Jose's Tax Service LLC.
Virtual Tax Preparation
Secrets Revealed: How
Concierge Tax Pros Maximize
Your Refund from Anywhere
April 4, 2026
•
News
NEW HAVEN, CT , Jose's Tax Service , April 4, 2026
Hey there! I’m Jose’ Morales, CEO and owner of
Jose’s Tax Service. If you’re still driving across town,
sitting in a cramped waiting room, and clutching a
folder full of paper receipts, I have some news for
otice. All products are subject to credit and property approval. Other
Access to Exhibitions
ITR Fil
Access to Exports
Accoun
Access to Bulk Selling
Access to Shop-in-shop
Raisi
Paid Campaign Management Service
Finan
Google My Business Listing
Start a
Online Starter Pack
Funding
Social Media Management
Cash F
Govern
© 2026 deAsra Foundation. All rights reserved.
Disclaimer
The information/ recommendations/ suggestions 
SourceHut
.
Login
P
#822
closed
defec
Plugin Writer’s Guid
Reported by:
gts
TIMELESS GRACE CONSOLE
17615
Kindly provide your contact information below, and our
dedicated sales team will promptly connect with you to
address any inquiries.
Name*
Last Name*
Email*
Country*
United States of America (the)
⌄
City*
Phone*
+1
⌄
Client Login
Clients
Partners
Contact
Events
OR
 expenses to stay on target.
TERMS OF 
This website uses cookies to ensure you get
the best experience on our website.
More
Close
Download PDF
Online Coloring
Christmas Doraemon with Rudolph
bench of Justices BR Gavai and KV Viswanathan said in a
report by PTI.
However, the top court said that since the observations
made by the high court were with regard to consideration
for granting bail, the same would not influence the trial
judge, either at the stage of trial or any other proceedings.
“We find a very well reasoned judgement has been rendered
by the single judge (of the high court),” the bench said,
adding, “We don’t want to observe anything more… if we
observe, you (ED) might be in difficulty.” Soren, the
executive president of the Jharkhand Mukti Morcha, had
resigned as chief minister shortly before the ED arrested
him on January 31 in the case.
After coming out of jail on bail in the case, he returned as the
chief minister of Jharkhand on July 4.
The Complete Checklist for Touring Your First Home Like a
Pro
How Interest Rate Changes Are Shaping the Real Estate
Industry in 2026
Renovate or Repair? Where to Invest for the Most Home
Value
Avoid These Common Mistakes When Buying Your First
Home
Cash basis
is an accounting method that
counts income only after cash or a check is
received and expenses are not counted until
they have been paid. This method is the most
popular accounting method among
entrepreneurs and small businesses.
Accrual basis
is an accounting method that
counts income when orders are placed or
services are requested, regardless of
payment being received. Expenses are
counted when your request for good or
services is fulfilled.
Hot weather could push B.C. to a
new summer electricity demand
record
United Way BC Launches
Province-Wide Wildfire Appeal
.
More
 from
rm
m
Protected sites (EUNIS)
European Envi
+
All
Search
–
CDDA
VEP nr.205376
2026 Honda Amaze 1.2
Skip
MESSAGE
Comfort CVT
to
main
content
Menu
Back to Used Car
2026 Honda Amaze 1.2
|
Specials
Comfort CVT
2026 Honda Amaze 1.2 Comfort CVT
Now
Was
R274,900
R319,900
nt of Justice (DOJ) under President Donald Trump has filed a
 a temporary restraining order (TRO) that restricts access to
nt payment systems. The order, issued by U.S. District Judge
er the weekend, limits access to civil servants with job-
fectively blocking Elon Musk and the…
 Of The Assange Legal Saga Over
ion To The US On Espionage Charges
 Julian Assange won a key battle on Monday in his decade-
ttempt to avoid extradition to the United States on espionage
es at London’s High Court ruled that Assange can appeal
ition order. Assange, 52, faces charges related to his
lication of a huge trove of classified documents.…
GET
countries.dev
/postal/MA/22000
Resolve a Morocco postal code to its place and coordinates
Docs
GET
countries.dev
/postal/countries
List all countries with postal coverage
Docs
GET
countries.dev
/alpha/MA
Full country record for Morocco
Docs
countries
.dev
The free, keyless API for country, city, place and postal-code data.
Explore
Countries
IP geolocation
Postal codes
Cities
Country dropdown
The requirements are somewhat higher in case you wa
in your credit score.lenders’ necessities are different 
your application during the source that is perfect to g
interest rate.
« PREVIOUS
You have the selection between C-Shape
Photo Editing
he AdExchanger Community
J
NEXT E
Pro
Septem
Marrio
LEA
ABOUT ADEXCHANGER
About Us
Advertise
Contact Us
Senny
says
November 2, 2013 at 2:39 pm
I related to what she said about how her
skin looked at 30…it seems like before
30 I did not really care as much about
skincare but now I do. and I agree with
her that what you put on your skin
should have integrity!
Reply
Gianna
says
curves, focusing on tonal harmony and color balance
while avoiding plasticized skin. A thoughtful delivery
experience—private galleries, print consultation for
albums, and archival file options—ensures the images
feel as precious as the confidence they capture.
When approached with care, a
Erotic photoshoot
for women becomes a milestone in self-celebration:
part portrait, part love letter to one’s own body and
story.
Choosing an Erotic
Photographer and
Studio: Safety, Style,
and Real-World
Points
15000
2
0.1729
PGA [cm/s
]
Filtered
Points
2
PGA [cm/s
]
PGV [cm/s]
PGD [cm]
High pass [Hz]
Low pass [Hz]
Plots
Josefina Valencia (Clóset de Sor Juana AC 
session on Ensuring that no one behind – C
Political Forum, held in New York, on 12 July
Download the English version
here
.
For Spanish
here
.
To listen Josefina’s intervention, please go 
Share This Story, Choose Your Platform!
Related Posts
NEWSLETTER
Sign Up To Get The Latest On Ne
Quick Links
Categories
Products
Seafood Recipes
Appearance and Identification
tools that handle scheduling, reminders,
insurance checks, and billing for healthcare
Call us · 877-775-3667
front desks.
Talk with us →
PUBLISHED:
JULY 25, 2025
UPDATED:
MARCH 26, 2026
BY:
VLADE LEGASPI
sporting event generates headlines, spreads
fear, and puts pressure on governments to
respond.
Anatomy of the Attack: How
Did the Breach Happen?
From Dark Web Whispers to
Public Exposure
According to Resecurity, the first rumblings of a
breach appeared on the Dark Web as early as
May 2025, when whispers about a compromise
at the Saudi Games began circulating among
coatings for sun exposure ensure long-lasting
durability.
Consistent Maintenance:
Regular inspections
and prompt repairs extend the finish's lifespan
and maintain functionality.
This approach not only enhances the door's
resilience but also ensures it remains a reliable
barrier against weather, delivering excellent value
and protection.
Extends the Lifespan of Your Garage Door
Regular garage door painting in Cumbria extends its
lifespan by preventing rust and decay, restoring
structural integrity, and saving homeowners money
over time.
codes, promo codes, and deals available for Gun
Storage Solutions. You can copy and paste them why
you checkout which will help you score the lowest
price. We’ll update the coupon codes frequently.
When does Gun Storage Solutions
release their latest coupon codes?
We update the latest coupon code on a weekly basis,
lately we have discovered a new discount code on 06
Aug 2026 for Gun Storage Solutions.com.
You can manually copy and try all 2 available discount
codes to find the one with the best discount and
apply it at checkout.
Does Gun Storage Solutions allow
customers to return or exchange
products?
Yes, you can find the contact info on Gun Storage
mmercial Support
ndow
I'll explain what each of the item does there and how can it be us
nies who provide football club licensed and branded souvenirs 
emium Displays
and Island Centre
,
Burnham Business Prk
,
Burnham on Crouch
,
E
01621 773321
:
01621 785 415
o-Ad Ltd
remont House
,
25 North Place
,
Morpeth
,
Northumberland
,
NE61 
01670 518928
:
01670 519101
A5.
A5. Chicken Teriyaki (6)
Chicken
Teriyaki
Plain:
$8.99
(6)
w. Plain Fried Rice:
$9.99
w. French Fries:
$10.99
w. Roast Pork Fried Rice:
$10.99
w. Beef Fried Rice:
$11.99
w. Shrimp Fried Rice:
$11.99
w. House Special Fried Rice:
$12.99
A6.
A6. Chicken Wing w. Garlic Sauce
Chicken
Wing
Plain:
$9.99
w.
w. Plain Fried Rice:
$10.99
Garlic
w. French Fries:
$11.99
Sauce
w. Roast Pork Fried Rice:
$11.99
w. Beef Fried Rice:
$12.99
_ _ _
◆ Task requirements
Repeat every line exactly, starting with the first line of the entries, and stop once the line containing "made by the" has been given.

◆ Result of the task
Jose's Tax Service LLC.
Virtual Tax Preparation
Secrets Revealed: How
Concierge Tax Pros Maximize
Your Refund from Anywhere
April 4, 2026
•
News
NEW HAVEN, CT , Jose's Tax Service , April 4, 2026
Hey there! I’m Jose’ Morales, CEO and owner of
Jose’s Tax Service. If you’re still driving across town,
sitting in a cramped waiting room, and clutching a
folder full of paper receipts, I have some news for
otice. All products are subject to credit and property approval. Other
Access to Exhibitions
ITR Fil
Access to Exports
Accoun
Access to Bulk Selling
Access to Shop-in-shop
Raisi
Paid Campaign Management Service
Finan
Google My Business Listing
Start a
Online Starter Pack
Funding
Social Media Management
Cash F
Govern
© 2026 deAsra Foundation. All rights reserved.
Disclaimer
The information/ recommendations/ suggestions 
SourceHut
.
Login
P
#822
closed
defec
Plugin Writer’s Guid
Reported by:
gts
TIMELESS GRACE CONSOLE
17615
Kindly provide your contact information below, and our
dedicated sales team will promptly connect with you to
address any inquiries.
Name*
Last Name*
Email*
Country*
United States of America (the)
⌄
City*
Phone*
+1
⌄
Client Login
Clients
Partners
Contact
Events
OR
 expenses to stay on target.
TERMS OF 
This website uses cookies to ensure you get
the best experience on our website.
More
Close
Download PDF
Online Coloring
Christmas Doraemon with Rudolph
bench of Justices BR Gavai and KV Viswanathan said in a
report by PTI.
However, the top court said that since the observations
made by the high court were with regard to consideration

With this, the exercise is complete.